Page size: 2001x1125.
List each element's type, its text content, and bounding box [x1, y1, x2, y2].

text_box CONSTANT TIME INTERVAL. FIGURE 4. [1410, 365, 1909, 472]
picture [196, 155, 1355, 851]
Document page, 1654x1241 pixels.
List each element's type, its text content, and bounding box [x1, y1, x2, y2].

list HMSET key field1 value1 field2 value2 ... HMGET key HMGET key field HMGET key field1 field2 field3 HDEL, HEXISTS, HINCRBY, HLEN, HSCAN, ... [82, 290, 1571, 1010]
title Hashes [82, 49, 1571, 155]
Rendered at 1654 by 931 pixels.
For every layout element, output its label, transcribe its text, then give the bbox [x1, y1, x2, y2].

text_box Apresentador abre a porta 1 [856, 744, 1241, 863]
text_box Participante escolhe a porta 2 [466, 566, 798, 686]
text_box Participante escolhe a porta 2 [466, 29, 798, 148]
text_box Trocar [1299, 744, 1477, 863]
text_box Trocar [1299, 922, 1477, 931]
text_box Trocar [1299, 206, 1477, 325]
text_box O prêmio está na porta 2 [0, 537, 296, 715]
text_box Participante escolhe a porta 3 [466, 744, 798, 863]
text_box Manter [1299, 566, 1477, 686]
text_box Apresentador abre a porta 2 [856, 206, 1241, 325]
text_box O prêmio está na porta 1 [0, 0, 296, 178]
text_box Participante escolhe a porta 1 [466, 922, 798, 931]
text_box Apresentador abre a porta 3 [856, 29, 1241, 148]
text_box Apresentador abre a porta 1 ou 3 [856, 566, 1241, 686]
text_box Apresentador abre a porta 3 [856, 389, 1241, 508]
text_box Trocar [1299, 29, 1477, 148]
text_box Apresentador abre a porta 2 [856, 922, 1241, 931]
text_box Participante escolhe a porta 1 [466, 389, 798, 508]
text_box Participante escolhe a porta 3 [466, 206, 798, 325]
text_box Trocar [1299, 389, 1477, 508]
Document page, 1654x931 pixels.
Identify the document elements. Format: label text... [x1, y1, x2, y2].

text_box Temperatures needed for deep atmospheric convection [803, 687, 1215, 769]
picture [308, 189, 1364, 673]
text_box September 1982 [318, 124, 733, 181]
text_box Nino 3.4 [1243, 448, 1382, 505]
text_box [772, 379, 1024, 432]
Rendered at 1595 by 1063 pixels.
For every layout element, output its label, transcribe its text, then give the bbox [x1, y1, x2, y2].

## Goal
Start at the line that contains "Rendered at 1654 by 931 pixels." and continue through the last line of the records above. Give those lines again, changing "layout element" to "page element" and leaving everything else unchanged.

## The reply
Rendered at 1654 by 931 pixels.
For every page element, output its label, transcribe its text, then give the bbox [x1, y1, x2, y2].

text_box Apresentador abre a porta 1 [856, 744, 1241, 863]
text_box Participante escolhe a porta 2 [466, 566, 798, 686]
text_box Participante escolhe a porta 2 [466, 29, 798, 148]
text_box Trocar [1299, 744, 1477, 863]
text_box Trocar [1299, 922, 1477, 931]
text_box Trocar [1299, 206, 1477, 325]
text_box O prêmio está na porta 2 [0, 537, 296, 715]
text_box Participante escolhe a porta 3 [466, 744, 798, 863]
text_box Manter [1299, 566, 1477, 686]
text_box Apresentador abre a porta 2 [856, 206, 1241, 325]
text_box O prêmio está na porta 1 [0, 0, 296, 178]
text_box Participante escolhe a porta 1 [466, 922, 798, 931]
text_box Apresentador abre a porta 3 [856, 29, 1241, 148]
text_box Apresentador abre a porta 1 ou 3 [856, 566, 1241, 686]
text_box Apresentador abre a porta 3 [856, 389, 1241, 508]
text_box Trocar [1299, 29, 1477, 148]
text_box Apresentador abre a porta 2 [856, 922, 1241, 931]
text_box Participante escolhe a porta 1 [466, 389, 798, 508]
text_box Participante escolhe a porta 3 [466, 206, 798, 325]
text_box Trocar [1299, 389, 1477, 508]
Document page, 1654x931 pixels.
Identify the document elements. Format: label text... [x1, y1, x2, y2].

text_box Temperatures needed for deep atmospheric convection [803, 687, 1215, 769]
picture [308, 189, 1364, 673]
text_box September 1982 [318, 124, 733, 181]
text_box Nino 3.4 [1243, 448, 1382, 505]
text_box [772, 379, 1024, 432]
Rendered at 1595 by 1063 pixels.
For every page element, output its label, transcribe its text, then give the bbox [x1, y1, x2, y2].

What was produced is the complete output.